----- Excerpted text -----

3

I'm looking for a function to get the original mapping table of factor variable. I import an Rdata file. I've got a factor variable named "FactVar". I know the mapping table for "FactVar" is as follows:

"010025" -> city1
"015146" -> city2
"048017" -> city3
"082053" -> city4

In my dataframe the "FactVar" data are as follows (first 5 cases):

1: city1
2: city3
3: city4
4: city1
5: city3

So, no "city2" in my df. Which function can I use to get the original mapping table? is it available in my Rdata file?

Thank you

EDIT: I try to clarify my question with a better example. I have a survey question with the following possible answers:

1: "Yes"
2: "No"
8: "Don't Know"
9: "Not Applicable"

I create a factor variable "FactVar":

Var <- c(1,2,1,2,2,2,1,8,1,2)
FactVar <- factor(Var, levels=c(1,2,8,9), labels=c("Yes", "No", "Don't Know", "Not Applicable")

As you see, in my Rdata file I've got a factor variable where no data are linked to the level "Not Applicable". How can I get the original mapping table as in my survey question?

Ronak Shah
  • 377,200
  • 20
  • 156
  • 213
Scido
  • 63
  • 5

5 Answers5

3

The answer, I think, is "no." I don't have any explicit information to back this up, but even poring over the documentation for factor and related functions I don't see any way to recover the original levels, unless you store them separately (e.g. as an attribute, or saving the original function call) when the factor is created.

Frankly I think this is somewhat of an oversight in the design of the program, and while it's definitely somewhat of an edge case (I've never thought about it before), I'm going to put a bounty on this question and hope that it gets the attention of Dirk Eddelbuettel or one of the other R gurus.

Edit: I don't see the "add bounty" button. Maybe it'll show up in a few days (and hopefully I remember).

shadowtalker
  • 12,529
  • 3
  • 53
  • 96
  • I'm interested in the answer as well. It seems that, for example, if you want to turn a variable into a labelled factor AND keep the original data, you have to create a new variable. – teppo Dec 22 '21 at 19:38
1

I had this question before, which was answered here: How to access actual internal factor lookup hashtable in R

Sorry I don't have enough reputation to put this in comments.

----- Given information -----

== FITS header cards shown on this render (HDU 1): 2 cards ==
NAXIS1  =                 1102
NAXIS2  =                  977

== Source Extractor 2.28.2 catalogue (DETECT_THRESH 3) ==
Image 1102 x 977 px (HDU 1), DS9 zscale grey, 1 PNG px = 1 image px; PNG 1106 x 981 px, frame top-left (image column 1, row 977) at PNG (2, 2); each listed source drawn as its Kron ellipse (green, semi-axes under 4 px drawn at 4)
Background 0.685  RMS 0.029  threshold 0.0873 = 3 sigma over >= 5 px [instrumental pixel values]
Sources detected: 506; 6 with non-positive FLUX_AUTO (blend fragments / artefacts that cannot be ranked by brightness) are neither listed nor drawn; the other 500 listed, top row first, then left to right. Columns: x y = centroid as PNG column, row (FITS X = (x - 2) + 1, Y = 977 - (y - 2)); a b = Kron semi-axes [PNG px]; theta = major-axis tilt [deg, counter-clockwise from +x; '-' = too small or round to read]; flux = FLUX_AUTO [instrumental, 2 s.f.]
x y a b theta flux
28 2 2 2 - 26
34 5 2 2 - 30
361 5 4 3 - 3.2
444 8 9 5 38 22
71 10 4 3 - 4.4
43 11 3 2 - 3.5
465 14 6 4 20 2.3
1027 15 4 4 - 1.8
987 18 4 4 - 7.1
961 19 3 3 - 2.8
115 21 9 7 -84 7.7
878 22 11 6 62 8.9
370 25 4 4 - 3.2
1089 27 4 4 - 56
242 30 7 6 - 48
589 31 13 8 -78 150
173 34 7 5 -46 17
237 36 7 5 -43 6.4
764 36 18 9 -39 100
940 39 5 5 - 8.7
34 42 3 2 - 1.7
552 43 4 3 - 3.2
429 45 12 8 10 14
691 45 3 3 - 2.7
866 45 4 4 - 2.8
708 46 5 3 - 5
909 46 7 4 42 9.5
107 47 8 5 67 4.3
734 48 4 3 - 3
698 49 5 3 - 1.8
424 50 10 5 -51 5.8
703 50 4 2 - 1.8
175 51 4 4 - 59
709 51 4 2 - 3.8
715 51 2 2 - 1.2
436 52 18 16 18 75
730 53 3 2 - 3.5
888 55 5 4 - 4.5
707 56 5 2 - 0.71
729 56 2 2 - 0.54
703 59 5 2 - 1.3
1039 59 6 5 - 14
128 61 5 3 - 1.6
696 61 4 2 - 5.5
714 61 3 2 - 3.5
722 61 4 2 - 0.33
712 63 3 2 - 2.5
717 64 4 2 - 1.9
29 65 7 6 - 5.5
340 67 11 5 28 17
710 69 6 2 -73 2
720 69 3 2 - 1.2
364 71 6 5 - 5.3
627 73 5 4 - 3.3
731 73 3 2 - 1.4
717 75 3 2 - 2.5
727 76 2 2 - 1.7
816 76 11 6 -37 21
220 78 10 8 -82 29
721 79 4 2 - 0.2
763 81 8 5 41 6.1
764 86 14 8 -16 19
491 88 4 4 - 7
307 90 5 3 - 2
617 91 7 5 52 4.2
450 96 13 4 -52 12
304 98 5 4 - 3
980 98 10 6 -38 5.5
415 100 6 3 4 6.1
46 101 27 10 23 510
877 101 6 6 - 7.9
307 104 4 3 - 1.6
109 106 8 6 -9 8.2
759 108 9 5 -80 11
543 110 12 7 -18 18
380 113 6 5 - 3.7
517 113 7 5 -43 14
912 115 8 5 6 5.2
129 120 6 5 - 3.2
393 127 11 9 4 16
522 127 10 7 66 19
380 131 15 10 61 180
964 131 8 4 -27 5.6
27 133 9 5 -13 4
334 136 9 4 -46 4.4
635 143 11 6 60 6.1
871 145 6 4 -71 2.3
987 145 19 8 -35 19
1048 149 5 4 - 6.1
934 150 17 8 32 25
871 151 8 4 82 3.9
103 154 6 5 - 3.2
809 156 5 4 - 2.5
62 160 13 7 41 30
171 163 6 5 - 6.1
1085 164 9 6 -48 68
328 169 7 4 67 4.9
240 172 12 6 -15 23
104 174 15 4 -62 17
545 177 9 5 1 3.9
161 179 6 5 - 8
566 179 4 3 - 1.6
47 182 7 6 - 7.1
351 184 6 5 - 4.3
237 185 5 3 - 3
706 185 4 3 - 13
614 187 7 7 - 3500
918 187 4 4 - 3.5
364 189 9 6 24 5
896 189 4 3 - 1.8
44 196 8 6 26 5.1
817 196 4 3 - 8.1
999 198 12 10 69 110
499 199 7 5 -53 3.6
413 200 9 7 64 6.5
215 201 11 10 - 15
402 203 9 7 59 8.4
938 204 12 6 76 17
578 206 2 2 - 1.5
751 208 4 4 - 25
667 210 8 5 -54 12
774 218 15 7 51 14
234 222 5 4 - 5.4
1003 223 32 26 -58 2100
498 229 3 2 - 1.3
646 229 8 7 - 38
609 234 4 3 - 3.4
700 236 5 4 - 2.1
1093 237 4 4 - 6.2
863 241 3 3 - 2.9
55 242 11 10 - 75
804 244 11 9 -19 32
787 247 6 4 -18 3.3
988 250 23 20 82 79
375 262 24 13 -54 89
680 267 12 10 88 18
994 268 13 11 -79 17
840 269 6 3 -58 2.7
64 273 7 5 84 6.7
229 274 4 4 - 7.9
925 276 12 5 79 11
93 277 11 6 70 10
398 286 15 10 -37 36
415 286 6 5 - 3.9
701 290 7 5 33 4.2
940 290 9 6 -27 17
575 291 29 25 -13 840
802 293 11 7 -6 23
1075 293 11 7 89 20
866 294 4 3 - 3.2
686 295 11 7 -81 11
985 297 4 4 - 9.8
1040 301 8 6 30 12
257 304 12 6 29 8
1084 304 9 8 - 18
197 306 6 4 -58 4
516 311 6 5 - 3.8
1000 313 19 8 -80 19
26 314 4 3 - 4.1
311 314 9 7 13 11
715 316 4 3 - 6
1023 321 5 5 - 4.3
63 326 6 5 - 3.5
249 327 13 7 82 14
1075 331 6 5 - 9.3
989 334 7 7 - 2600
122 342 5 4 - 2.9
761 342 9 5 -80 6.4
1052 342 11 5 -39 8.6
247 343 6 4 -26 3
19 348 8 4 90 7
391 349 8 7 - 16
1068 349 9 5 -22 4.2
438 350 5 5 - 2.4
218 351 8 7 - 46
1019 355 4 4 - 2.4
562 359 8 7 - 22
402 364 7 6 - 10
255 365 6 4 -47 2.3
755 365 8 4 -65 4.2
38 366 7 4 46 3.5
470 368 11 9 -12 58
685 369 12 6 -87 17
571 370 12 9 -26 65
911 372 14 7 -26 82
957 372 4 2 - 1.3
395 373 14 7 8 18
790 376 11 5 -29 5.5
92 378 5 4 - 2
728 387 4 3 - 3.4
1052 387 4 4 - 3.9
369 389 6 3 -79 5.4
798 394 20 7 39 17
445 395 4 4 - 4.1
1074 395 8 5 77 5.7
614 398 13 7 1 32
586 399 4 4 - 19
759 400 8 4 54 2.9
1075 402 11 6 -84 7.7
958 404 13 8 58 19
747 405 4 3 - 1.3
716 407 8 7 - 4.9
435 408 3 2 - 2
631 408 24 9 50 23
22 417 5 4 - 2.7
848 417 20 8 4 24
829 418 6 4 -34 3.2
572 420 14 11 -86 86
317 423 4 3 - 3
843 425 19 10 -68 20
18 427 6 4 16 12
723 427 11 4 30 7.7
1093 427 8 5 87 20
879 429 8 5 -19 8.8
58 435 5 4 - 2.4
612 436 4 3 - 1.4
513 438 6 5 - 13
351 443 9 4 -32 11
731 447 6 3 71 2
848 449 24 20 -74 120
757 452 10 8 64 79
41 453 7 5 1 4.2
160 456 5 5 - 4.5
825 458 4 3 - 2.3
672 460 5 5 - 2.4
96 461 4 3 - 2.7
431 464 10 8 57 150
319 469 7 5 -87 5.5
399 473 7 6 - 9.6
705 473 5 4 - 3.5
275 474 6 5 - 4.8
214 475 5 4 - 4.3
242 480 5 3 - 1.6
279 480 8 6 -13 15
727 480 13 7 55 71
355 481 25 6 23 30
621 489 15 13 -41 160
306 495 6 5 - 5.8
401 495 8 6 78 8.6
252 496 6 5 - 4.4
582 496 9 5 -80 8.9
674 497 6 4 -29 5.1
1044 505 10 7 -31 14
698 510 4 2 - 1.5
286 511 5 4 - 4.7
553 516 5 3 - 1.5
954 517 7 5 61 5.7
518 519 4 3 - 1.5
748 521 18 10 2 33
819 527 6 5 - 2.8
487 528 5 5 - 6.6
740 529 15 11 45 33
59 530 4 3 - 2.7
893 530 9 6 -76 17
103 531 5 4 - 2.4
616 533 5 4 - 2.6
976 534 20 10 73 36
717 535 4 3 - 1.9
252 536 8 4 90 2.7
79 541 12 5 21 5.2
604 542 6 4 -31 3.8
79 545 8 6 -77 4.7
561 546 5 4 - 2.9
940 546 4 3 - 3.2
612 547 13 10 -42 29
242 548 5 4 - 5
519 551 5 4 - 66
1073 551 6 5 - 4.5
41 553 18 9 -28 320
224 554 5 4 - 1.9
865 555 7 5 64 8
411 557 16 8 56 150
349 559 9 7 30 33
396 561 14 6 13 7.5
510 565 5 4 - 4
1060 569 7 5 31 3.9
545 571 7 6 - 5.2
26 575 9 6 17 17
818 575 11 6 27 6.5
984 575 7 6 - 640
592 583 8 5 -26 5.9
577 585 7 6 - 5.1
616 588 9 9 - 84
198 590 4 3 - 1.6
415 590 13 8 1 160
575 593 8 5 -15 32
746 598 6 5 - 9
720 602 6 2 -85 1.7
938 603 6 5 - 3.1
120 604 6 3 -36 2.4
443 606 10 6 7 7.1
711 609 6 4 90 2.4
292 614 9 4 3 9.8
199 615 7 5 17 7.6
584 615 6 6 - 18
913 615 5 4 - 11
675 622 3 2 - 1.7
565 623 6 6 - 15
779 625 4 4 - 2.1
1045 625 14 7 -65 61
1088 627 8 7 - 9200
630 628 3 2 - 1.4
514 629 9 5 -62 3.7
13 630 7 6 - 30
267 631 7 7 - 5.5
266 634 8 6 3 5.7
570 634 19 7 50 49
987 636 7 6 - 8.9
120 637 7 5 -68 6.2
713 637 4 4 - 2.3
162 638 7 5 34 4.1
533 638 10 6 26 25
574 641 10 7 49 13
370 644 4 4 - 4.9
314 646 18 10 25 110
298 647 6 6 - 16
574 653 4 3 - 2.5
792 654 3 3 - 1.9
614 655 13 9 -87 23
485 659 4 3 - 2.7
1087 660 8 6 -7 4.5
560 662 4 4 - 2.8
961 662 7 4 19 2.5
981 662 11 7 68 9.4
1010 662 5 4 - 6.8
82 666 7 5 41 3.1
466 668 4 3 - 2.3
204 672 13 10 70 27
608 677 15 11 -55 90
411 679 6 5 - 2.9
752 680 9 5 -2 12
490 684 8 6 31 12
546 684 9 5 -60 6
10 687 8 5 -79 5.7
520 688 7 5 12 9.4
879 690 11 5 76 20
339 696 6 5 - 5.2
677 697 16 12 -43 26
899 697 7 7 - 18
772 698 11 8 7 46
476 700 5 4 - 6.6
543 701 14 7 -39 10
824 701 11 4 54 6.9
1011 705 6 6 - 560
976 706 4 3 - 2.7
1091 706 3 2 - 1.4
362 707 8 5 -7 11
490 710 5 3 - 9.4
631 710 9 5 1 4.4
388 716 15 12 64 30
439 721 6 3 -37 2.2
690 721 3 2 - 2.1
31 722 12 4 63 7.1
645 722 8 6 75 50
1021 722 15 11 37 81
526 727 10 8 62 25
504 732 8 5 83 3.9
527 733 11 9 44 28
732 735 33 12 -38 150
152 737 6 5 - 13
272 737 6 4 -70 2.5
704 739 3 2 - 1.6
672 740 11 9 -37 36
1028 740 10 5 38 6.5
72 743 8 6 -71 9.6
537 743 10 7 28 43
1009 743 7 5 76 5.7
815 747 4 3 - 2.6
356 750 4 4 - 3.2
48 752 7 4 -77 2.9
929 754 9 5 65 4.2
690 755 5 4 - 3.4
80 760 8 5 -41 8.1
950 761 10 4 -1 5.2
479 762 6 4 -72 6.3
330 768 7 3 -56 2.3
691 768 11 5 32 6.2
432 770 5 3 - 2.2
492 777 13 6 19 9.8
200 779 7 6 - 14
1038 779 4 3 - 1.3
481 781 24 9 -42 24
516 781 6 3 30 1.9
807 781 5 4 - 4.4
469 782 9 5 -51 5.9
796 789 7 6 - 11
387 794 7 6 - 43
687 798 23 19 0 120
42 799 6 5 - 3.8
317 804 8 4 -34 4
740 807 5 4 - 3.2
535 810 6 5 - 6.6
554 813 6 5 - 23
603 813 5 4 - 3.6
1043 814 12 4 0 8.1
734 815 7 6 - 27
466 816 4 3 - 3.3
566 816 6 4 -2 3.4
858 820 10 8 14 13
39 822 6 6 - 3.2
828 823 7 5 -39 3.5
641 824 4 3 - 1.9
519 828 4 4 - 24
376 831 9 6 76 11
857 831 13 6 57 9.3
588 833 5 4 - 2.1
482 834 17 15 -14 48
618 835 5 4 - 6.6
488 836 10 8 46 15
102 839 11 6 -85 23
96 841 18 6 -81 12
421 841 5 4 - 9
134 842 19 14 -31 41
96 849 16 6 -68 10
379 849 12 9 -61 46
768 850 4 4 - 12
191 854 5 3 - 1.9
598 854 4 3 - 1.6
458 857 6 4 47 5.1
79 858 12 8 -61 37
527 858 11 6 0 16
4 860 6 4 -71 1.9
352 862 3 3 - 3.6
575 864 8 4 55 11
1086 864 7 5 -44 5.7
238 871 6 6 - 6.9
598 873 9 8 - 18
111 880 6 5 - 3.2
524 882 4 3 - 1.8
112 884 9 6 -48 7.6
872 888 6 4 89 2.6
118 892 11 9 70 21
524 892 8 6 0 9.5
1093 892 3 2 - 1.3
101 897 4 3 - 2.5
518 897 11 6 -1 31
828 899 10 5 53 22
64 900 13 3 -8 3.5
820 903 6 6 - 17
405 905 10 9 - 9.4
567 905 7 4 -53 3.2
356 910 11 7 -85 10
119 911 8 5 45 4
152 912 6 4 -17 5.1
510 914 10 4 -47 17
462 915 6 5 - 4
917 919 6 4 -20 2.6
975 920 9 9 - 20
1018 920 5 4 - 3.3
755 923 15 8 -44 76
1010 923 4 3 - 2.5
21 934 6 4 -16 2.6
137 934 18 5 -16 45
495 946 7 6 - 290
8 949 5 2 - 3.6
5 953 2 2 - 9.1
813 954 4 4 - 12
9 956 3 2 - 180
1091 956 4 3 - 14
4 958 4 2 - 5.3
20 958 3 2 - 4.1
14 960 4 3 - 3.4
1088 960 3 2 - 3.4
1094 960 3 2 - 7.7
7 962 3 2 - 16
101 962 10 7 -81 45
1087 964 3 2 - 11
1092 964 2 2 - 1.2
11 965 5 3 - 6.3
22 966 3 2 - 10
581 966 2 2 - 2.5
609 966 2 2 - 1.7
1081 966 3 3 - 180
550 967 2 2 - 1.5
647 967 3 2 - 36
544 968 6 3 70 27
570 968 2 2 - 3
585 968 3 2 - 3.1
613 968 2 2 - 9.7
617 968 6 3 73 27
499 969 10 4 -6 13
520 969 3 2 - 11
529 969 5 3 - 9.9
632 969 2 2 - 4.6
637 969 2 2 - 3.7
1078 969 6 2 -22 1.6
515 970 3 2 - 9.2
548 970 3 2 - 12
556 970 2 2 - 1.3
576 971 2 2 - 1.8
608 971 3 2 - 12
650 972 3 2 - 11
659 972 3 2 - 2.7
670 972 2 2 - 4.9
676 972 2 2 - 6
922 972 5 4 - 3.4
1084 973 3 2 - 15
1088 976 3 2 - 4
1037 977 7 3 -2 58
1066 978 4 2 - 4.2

-----

Can you repeat the passage of the thread on R factor levels from "EDIT: I try" up to and including "Var <- c(1,2,1,2,2,2,1,8,1,2)"?

EDIT: I try to clarify my question with a better example. I have a survey question with the following possible answers:

1: "Yes"
2: "No"
8: "Don't Know"
9: "Not Applicable"

I create a factor variable "FactVar":

Var <- c(1,2,1,2,2,2,1,8,1,2)